How do you suppose this works? They say "pretraining" but I'm certain that the amount of clean data available in proper dataset format is not nearly enough to make a "foundation model". Do you suppose what they are calling "pretraining" is actually SFT and then "post-training" is ... more SFT?
There's no way they mean "start from scratch". Maybe they do something like generate a heckin bunch of synthetic data seeded from company data using one of their SOA models -- which is basically equivalent to low resolution distillation, I would imagine. Hmm.
But seriously, RAG/retrieval is thriving. It'll be part of the mix alongside long context, reranking, and tool-based context assembly for the forseeable future.
So it'd be alive in the making decisions sense, not in a "the technology is thriving" sense.

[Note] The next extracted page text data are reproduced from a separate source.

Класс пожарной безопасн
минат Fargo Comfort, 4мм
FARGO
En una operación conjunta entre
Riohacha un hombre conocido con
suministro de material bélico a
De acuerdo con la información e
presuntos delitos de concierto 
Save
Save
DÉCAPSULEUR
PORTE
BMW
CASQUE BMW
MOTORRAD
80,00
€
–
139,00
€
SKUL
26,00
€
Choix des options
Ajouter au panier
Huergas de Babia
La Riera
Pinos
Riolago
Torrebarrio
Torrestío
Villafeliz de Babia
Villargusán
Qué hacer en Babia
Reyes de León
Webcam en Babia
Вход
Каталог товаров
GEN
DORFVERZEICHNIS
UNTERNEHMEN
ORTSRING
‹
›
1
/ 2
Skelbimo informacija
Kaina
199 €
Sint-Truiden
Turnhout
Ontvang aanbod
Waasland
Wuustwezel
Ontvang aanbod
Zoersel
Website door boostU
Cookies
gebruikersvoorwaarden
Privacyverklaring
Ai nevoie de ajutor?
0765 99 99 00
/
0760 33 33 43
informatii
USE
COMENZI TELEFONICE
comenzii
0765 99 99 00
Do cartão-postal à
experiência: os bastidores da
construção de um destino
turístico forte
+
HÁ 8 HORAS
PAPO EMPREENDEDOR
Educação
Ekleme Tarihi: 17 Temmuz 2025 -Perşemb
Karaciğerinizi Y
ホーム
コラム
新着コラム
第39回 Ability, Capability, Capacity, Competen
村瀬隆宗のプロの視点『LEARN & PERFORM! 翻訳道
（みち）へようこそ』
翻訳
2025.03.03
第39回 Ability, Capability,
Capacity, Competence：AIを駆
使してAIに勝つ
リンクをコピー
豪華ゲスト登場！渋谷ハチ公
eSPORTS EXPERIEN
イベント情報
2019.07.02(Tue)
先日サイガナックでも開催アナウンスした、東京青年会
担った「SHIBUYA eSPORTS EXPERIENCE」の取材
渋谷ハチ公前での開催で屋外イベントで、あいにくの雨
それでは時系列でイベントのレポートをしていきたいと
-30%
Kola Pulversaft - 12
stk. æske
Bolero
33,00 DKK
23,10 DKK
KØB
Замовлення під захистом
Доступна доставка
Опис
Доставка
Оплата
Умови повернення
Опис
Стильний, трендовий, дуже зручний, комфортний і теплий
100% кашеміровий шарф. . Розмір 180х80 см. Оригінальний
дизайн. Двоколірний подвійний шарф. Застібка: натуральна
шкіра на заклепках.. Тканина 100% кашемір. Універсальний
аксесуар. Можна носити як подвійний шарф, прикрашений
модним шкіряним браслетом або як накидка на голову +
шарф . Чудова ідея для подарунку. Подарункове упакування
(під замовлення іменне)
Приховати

It's feasible for small models but, I thought small models were not reliable for factual information?
Foundational:
- Pretraining - Mid/post-training (SFT) - RLHF or alignment post-training (RL)
And sometimes...
- Some more customer-specific fine-tuning.
Note that any supervised fine-tuning following the Pretraining stage is just swapping the dataset and maybe tweaking some of the optimiser settings. Presumably they're talking about this kind of pre-RL fine-tuning instead of post-RL fine-tuning, and not about swapping out the Pretraining stage entirely.
Is it possible to retrain daily or hourly as info changes?